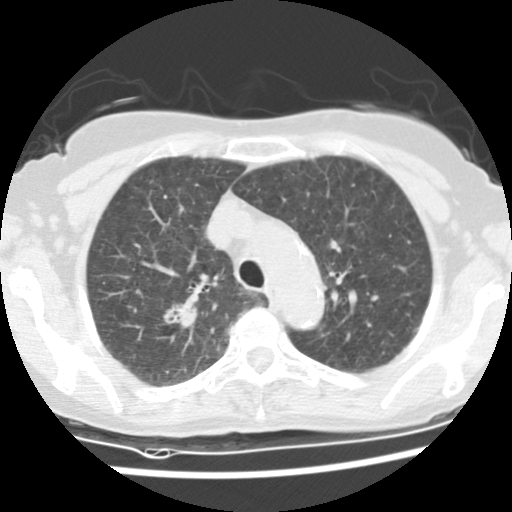
Low-dose screening chest CT, one axial slice; slice 104 of 134 in the series (ordered by position); 120 kVp; lung window (W 1500 / L -600 HU); 2.5 mm slice thickness; 512 × 512 image matrix, field of view 298 × 298 mm.
Annotated regions visible in this slice (expert manual segmentation):
- lesion 1 (tumor, upper lobe of right lung): bounding box [x1, y1, x2, y2] px = [164, 304, 197, 328]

PROBLEM REQUIREMENTS:
Please produce an exact copy of the listing, omitting the pictures.

ANSWER BOX:
Low-dose screening chest CT, one axial slice; slice 104 of 134 in the series (ordered by position); 120 kVp; lung window (W 1500 / L -600 HU); 2.5 mm slice thickness; 512 × 512 image matrix, field of view 298 × 298 mm.
Annotated regions visible in this slice (expert manual segmentation):
- lesion 1 (tumor, upper lobe of right lung): bounding box [x1, y1, x2, y2] px = [164, 304, 197, 328]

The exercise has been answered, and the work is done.